For a while there, way before emo, I was working against mimes. Particularly street mimes.
Anytime I found someone behind an upturned hat, walking into a breeze, trying to escape from a glass box, or accidentally sewing their lip to their elbow, I’d heckle them until they revealed their true nature and either turned violent or wept invisible tears over the invisible slice of cake they’d just dropped.
I really felt I was getting somewhere, too. I was seeing less of them about and when Princess Diana started her anti-mime campaign in the mid-90s, I thought it was in the bag. Then someone pointed out to me that I had probably misheard the radio news, and that she had thrown her lot in with an anti-mine organisation.
“OK, fine,” I thought. She could go after the land mines, I’d go after Marcel and his ilk. I’d see her at the Nobel ceremony and ignore her salty tears of regret when I kissed my cheque. But, to be honest, it kind of took the fight out of me and I lost interest. These days I am quite busy organising the war on pandas. Modern times, modern exigencies.
Recently, however, the old enmity came rushing back when I was thrust into the heartland of the scourge.
I was at a lunch and found myself sitting next to a young contact juggler, along with his girlfriend, a clown/mime/knife thrower; his best mate, a carney of some sort, and his best mate’s girlfriend, a circus animal wrangler. Now, it’s been a long time since I fought in The Clown Wars (it was a more civilised age) but those allegiances die hard and I was ready to give them a bit of what-for.
But the more I listened, the more I relaxed. Turns out we don’t have to do anything to stem the tide of mimes, clowns, carneys and other evil from emerging from under the big-top. They’re their own worst enemy. The camels hate them, the knife thrower is really reliable at hitting the balloon she practises with (the balloon that represents the assistant’s head) and they’re all in financial trouble. But here’s the self-inflicted danger that really tickled me.

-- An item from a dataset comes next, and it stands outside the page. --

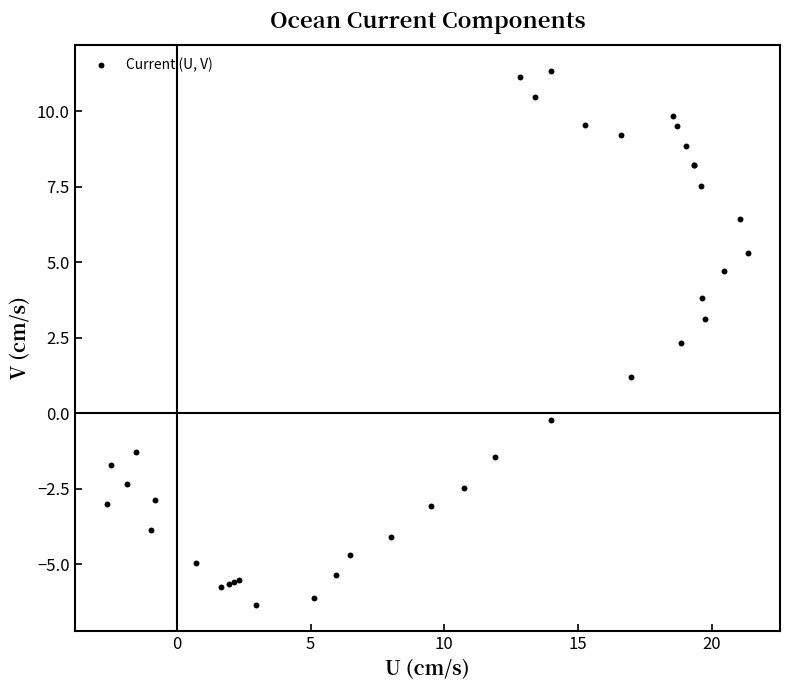

What Y value in the scatter plot is closest to 2?

2.3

Remember David Bowie in Labyrinth? Remember how he moved those crystal balls (about the size of a softball) hypnotically around on his hands? Well, that’s contact juggling. I was talking to the contact juggler and admiring his balls when he said,
“These are really dangerous, did you know?”
“No, I didn’t.”
“Yeah, my teacher once came back to his car, where he’d left his balls, to see it just catching alight and all full of smoke.”
“Really?!”
“Yeah. I left them out on my desk once and walked back in to see the paper they were sitting on turning brown and starting to curl.”

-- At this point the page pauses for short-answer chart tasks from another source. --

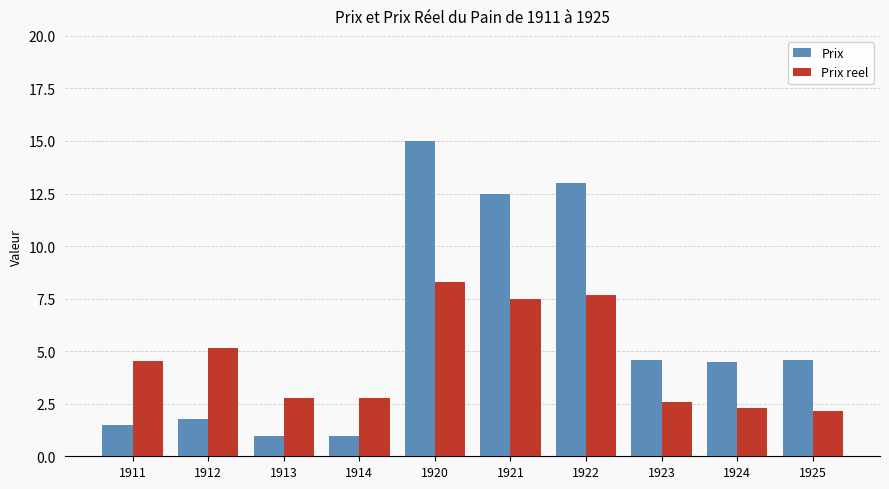

What is the spread (max minus min) of values at 1914?

1.8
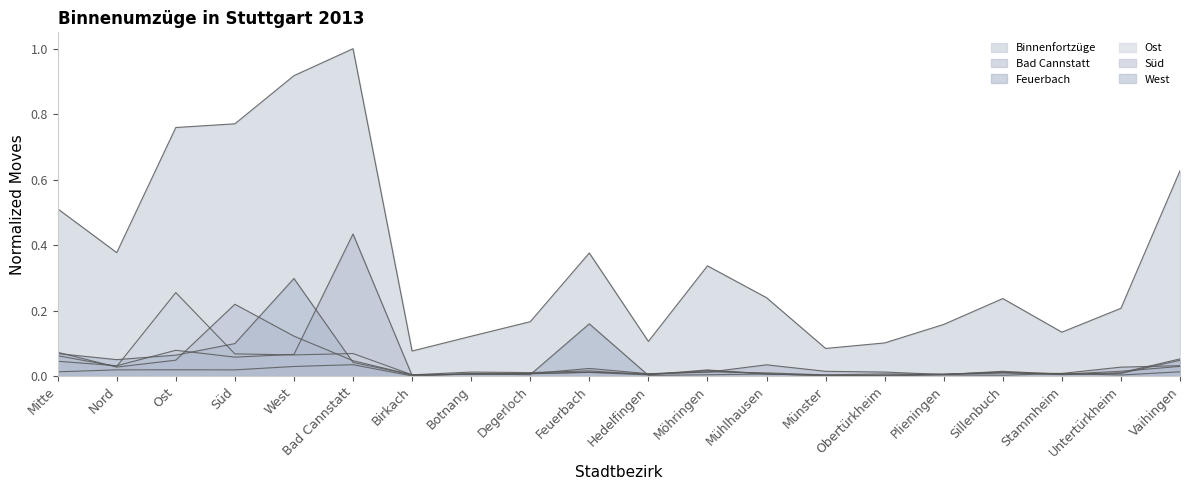

How many interior local peaks does the Bad Cannstatt series have?

5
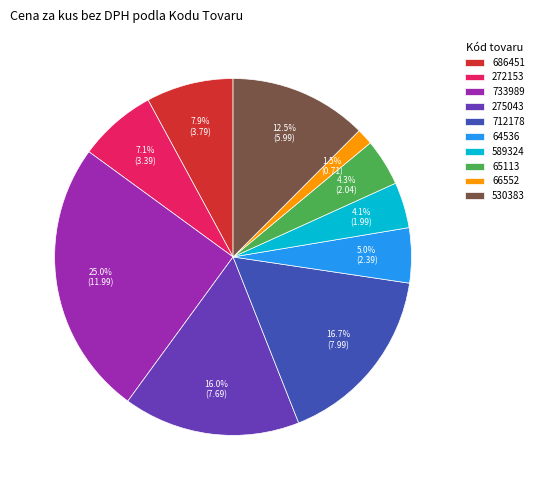

What is the largest slice in the pie chart?

733989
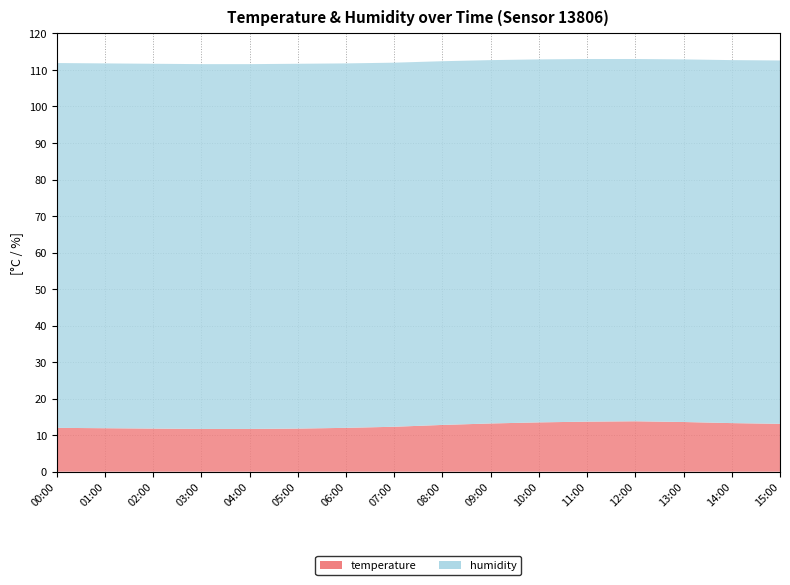

Reading left to right, transcribe all the data shown in this chart.

temperature: 12.0	11.9	11.8	11.7	11.7	11.8	12.0	12.3	12.8	13.2	13.5	13.7	13.8	13.6	13.3	13.1
humidity: 99.9	99.9	99.9	99.9	99.9	99.9	99.8	99.7	99.6	99.5	99.4	99.3	99.2	99.3	99.4	99.5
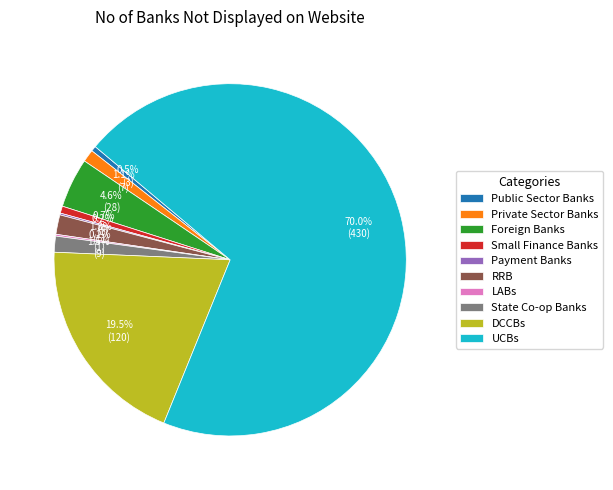

Which has a higher value, Private Sector Banks or UCBs?

UCBs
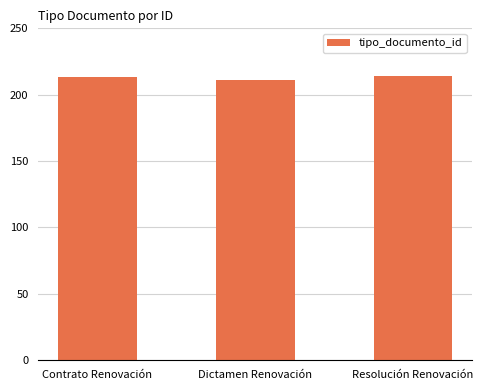

Read the value at Resolución Renovación.

214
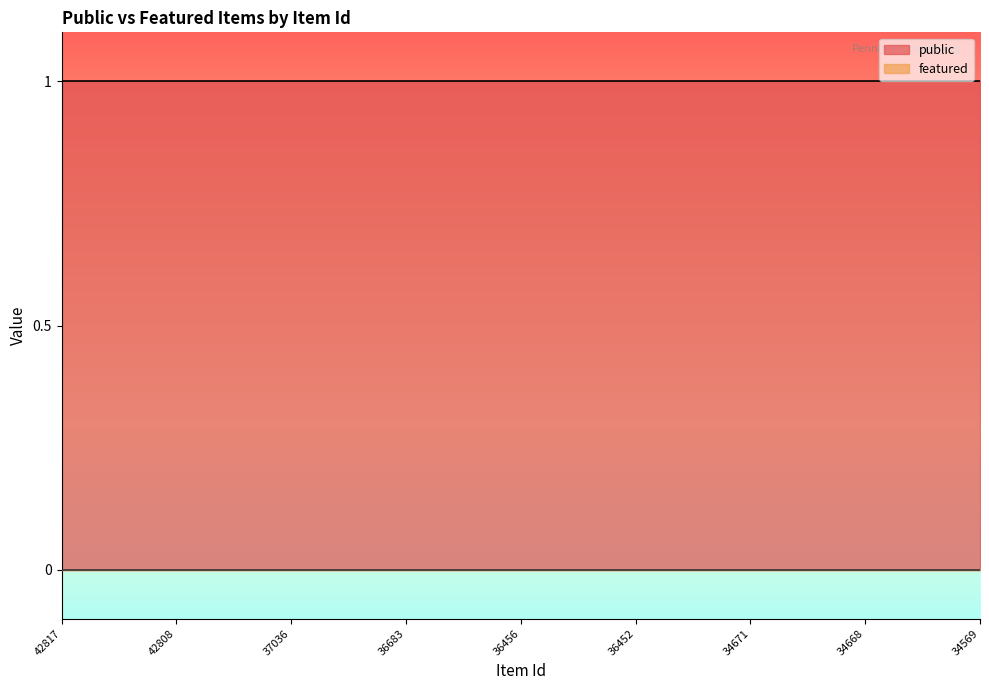

What is the value of the public point at the 17th from the left?

1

It twigged. The crystal juggling balls are an incredibly effective magnifying glass. Put them down, let the sun come up, and poof - things burst into flames underneath them.
I dropped some sage advice on how to stop things spontaneously igniting around his balls.
“Yep, it’s as my Grandfather used to say; It‘s important to know where your ballsack is, in this crazy, mixed-up world.”